Из двенадцати участников эксперимента, показавших снижение уверенности после прослушивания речи, но не проявивших желания общаться с единомышленниками, только трое восстановили прежнюю степень уверенности. Девять других после обсуждения либо были уверены в своей правоте не больше, чем после прослушивания речи, либо повысили оценку крайне незначительно. Таким образом, более половины всех в той или иной степени диссонантных испытуемых продемонстрировали большую уверенность в своей правоте после обсуждения в группе, даже несмотря на то, что мнения в группе разделились поровну. Групповая дискуссия практически аннулировала воздействие речи на этих испытуемых. Интересно отметить, что в ходе эксперимента не было зафиксировано ни одного случая уменьшения уверенности после обсуждения в группе у тех, у кого она понизилась после прослушивания речи.
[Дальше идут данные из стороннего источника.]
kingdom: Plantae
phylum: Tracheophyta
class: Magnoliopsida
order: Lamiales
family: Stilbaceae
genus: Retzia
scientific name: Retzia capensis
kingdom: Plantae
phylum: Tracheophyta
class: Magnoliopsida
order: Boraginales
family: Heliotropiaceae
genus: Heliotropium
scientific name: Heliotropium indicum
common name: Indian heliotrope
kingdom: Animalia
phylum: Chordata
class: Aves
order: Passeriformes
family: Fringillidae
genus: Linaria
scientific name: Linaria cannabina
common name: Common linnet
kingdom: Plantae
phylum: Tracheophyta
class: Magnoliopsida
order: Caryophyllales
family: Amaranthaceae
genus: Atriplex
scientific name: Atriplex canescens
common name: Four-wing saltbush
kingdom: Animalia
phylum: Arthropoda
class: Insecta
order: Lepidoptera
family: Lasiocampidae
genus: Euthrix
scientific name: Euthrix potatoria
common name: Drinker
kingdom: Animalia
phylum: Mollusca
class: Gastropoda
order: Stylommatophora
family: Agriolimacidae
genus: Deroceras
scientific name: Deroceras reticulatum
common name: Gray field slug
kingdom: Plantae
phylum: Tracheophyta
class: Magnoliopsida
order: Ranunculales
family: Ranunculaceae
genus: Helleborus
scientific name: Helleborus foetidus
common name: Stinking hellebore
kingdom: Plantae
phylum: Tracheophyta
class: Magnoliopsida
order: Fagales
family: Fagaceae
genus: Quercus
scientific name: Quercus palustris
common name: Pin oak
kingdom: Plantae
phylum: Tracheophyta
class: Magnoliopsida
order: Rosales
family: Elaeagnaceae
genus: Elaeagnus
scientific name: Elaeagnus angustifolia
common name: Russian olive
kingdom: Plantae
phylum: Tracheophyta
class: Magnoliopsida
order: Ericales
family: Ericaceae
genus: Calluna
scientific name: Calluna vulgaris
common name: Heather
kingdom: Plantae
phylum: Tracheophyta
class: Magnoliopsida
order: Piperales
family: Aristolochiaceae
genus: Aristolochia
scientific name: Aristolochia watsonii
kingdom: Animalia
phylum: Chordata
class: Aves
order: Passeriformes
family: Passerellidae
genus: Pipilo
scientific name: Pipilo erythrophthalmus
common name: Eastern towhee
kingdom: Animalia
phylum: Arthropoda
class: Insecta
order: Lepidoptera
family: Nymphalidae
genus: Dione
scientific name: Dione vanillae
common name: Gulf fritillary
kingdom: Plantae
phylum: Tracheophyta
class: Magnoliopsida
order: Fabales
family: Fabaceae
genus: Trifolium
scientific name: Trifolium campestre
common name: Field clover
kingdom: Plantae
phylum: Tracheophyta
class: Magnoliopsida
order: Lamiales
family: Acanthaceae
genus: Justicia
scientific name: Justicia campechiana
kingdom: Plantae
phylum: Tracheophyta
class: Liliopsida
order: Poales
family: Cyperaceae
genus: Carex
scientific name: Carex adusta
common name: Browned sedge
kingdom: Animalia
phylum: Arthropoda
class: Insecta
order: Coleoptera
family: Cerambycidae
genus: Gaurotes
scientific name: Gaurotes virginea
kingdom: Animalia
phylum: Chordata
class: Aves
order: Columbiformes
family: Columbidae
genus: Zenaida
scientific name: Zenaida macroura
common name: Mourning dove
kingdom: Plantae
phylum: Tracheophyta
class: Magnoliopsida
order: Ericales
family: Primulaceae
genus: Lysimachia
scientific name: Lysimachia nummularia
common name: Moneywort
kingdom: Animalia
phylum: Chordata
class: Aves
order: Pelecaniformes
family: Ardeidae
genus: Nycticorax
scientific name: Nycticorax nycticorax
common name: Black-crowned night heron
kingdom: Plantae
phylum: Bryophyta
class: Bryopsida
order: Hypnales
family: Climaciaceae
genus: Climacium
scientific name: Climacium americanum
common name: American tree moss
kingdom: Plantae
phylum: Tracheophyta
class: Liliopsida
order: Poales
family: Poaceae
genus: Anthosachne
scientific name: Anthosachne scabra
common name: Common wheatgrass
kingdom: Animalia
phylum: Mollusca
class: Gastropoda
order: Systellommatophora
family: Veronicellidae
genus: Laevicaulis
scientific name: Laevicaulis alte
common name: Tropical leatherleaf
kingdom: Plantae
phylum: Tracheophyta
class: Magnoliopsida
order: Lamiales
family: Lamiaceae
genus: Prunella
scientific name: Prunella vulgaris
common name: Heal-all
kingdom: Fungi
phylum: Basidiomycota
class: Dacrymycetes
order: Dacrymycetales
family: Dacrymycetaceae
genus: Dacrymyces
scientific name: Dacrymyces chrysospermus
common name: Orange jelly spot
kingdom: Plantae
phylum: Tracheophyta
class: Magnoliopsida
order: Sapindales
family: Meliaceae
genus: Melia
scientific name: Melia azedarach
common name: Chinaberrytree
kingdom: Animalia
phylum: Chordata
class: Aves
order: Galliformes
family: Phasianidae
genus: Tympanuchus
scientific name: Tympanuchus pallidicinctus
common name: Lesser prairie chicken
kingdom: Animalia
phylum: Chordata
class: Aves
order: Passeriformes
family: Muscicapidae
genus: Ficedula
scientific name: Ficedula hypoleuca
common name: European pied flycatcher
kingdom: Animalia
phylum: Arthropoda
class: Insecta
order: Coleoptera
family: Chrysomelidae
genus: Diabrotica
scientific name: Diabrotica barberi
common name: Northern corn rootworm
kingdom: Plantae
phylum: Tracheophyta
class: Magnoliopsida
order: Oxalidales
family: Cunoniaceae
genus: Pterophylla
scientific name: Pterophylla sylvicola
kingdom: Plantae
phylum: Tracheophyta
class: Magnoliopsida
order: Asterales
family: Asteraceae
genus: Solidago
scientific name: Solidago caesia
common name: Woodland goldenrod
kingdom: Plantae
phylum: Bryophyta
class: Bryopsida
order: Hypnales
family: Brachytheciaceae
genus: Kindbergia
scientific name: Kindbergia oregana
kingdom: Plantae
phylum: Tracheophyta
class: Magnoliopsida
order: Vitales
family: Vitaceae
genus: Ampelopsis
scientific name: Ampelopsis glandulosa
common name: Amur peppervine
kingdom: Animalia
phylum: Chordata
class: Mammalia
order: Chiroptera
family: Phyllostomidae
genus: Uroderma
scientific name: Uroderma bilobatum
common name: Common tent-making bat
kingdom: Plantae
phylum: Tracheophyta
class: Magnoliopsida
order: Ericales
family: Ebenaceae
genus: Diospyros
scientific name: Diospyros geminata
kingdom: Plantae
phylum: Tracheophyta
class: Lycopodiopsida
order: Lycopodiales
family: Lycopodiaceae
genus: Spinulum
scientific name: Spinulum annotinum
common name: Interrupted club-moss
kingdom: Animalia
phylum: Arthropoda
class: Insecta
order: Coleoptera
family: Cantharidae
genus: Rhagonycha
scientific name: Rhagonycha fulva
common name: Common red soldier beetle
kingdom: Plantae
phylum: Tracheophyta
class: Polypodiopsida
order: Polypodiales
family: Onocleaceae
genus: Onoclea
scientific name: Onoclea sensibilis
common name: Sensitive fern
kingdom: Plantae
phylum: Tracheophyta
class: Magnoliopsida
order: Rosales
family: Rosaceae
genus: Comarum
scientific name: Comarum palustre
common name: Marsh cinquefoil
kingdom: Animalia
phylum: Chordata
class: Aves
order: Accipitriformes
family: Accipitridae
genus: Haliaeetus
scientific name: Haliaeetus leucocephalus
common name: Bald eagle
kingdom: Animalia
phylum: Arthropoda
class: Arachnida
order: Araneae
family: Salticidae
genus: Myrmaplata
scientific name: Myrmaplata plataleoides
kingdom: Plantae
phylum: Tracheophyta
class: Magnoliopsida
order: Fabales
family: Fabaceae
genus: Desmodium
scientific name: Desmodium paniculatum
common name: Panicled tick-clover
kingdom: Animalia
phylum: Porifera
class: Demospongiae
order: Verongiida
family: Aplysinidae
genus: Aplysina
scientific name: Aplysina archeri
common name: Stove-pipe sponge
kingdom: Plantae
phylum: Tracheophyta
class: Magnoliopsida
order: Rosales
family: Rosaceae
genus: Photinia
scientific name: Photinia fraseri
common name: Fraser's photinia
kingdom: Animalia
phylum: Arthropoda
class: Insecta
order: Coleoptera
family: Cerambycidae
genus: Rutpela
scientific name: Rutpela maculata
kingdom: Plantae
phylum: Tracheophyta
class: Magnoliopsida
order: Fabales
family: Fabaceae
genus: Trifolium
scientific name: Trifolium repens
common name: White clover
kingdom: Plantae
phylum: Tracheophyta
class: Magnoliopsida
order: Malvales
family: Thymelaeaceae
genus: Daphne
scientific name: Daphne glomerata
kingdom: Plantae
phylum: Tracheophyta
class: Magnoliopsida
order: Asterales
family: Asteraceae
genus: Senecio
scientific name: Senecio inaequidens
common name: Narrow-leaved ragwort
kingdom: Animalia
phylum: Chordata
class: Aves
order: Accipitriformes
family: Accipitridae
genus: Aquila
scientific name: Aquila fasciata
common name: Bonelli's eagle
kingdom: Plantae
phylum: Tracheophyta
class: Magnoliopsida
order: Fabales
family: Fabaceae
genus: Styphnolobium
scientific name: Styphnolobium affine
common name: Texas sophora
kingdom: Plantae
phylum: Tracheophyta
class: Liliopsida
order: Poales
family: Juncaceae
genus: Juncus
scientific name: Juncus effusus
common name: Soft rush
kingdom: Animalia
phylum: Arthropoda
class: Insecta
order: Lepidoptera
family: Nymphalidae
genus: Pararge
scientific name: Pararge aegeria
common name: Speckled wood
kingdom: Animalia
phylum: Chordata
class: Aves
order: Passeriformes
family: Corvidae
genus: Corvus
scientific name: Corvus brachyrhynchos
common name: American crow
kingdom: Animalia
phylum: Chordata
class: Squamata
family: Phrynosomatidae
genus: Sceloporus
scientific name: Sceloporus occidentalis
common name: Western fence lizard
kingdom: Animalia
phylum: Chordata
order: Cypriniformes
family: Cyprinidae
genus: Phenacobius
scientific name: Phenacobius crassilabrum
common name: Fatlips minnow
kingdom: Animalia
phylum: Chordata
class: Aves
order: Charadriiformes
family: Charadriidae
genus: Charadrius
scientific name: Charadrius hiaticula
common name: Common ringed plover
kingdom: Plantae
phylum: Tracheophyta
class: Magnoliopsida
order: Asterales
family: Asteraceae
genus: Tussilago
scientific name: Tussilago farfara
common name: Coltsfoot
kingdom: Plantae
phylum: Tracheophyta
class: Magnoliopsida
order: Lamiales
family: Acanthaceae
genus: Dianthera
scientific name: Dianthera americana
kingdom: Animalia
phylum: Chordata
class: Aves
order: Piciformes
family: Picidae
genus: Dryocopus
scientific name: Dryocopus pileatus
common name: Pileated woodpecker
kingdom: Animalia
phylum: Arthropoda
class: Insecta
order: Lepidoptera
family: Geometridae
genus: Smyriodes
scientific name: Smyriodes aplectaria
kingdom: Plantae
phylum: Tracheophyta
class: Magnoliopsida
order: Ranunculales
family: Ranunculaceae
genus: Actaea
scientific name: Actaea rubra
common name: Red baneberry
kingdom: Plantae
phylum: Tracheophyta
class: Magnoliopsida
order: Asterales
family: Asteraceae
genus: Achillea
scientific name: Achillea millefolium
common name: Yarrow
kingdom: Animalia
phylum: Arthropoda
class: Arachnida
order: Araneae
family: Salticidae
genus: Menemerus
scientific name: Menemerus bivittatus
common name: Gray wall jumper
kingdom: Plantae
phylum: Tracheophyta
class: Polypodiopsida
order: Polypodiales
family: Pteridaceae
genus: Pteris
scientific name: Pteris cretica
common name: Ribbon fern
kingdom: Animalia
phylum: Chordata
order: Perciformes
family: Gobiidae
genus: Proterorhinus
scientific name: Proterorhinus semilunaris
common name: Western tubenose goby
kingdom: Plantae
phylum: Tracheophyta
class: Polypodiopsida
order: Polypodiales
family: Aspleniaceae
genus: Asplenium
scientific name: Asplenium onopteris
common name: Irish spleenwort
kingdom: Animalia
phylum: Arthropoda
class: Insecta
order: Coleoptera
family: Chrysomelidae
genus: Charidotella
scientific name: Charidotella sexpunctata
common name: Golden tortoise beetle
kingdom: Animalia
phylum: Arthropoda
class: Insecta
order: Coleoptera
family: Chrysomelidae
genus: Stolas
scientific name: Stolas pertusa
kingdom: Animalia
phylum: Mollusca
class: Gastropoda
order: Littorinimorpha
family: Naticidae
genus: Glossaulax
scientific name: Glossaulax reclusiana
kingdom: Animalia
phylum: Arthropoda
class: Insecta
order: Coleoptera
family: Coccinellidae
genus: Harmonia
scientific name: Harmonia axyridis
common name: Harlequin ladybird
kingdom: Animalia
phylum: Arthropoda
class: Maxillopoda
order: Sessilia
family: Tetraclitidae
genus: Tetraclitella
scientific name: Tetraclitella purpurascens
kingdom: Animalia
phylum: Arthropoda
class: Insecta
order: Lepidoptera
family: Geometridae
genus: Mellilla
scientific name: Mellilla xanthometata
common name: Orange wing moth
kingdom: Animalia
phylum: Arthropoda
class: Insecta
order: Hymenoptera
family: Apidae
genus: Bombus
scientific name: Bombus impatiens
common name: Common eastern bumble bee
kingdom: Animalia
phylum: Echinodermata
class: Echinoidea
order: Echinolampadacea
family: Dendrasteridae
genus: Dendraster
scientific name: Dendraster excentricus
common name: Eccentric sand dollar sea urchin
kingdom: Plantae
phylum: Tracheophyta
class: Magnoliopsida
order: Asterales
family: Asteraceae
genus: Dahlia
Результаты этого эксперимента позволяют сделать некоторые предположения относительно влияния средств массовой информации на взгляды и установки человека. Прямое воздействие средств массовой информации достаточно редко является настолько сильным, чтобы полностью изменить мнение человека по какому-либо вопросу. Чаще это воздействие вызывает некие сомнения в своей правоте. Принимая во внимание тот факт, что индивид, подвергнувшийся такому воздействию, будет крайне избирателен при обсуждении вызывающего сомнения вопроса, можно сказать, что его точка зрения в целом останется неизменной. Влияние средств массовой коммуникации представляется наиболее успешным в условиях, когда человек по той или иной причине не может осуществить снижение диссонанса. К примеру, воздействие информации на тему, редко становящуюся предметом обсуждения, будет более эффективным. Аналогично индивид, имеющий очень ограниченное число социальных контактов, будет более подвержен влиянию средств массовой информации.
Глава 10
Роль социальной поддержки: эмпирические данные о массовых социально-психологических явлениях
Массовые социально-психологические явления настолько поразительны и носят столь драматический характер, что возникает желание найти им объяснение ему под стать; чтобы объяснить необычные последствия, люди ищут необычных причин. Между тем вполне возможно, что в таких случаях не происходит ничего более необычного, чем относительно редкое сочетание самых обычных обстоятельств, вызывающих эти феномены к жизни.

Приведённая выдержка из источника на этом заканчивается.